With Heywa we tried a different approach: You can explore the answer by tapping through sections, narrow things down with suggested refinements, or take actions directly from the story (like jumping to comparisons, deeper explanations, or practical next steps) without having to keep rewriting your question.
Curious what you all think about this direction. Do you prefer conversational chat interfaces, or something more visual and navigable when you’re trying to figure things out?
If you want to try a few things that show the format well:
• “Best beginner strength training routine”
• “Why do stock markets crash”
• “How to host a dinner party for 8”
• “Best European train journeys”
Would love to hear what queries you throw at it.
This is a really smart take on the "AI search" space. The visual story format feels way more natural than scrolling through walls of text — especially for topics like recipes, travel, or product comparisons where you actually want to see things. Curious how it handles more technical/code-related queries though. Does it fall back to text for those, or still try to visualize? Either way, love the UX direction here.
Heywa
@sparkuu Very important question! I think a lot of the existing AI platforms out there are heavily slanted towards answering technical and code related queries, with far more resources than we have, so we'd struggle to compete with them. I think it's fair to say heywa is for more every day, non technical or code related questions and queries. I believe building a focussed product is much more about defining what it's not for than what it is. Do let me know if you give it a try though!
This is a really interesting idea. I agree that most ways of finding answers online still feel stuck in the blue links or long text format. The concept of turning answers into a visual, tappable story feels much closer to how people already use modern apps. What kind of questions seem to work best with Heywa so far?
Heywa
@vik_sh as I answered to someone else, I personally think we see the best results with questions where you start with quite a broad ask, where there's lots of different possible answers that can all be quite visual (like, 'what should I do in a weekend in Brussels') and can then tailor in to a set of more concrete requirements once you've seen that initial suggestion (ie. 'I am vegan and I quite like stationary shops').
These answers give you the feeling of browsing a pinterest board or article, but then being able to dissect it and go deep on anything that takes your fancy (which really feels like the super power with our product).
Copus
The "Generative UX" concept is really compelling. We have been thinking about similar ideas at Copus, where we help people curate and rediscover web content. The challenge is always the same: how do you present information in a way that respects people's time and attention?
Visual stories feel like a natural evolution from walls of text. The fact that the interface itself adapts to the type of question is especially clever. Congrats on the launch!
Heywa
@handuo thanks so much - glad you like it!
Heywa
Lovely to see our work out in the world :)

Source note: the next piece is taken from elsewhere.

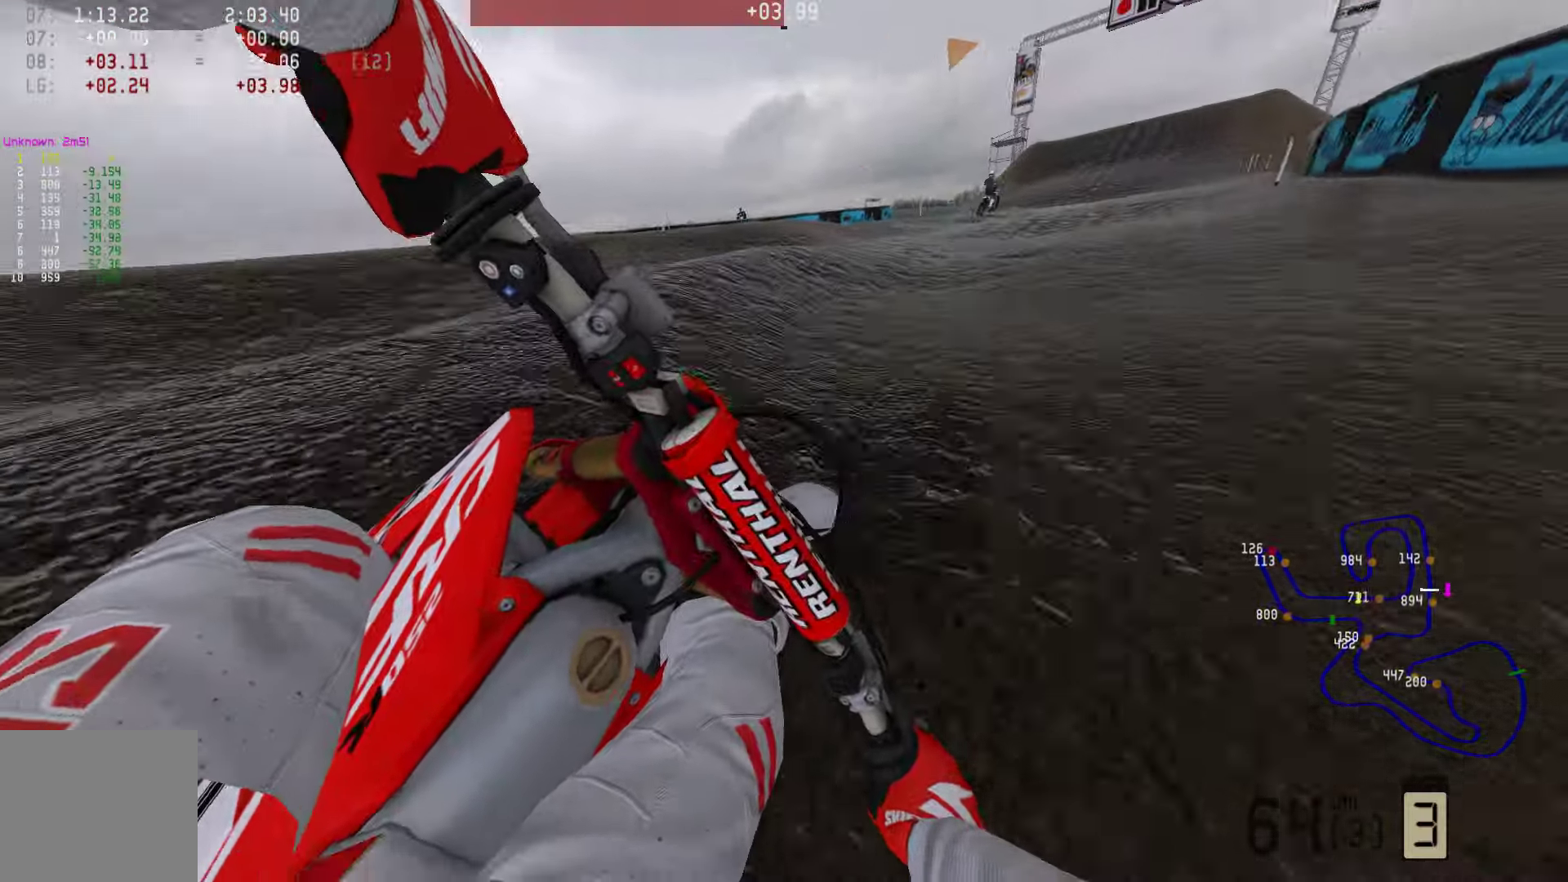
{"buttons": ["R2"], "left_stick": "right", "right_stick": "center", "events": [[168, "R3", "down"], [273, "R3", "up"]]}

From the design perspective one of the biggest challenges in developing heywa has been creating a system and logic that lets us create and tell a good quality, visual story to (almost) any question.
As Milena mentioned, Generative UX is our name for approach to this. It's about figuring out what the user wants, deciding the best way to tell a story that answers that query, then deciding how to display each step in a way that flows nicely and gets to the point.
We've started out focussing on the story format because it's a constrained canvas. We can refine and improve our approach without getting drowned in the scale and complexity of a full webpage or app (where I think a lot of products are falling down at the mo). Once we've got that nailed, I'm looking forward to introducing more interactivity and variety!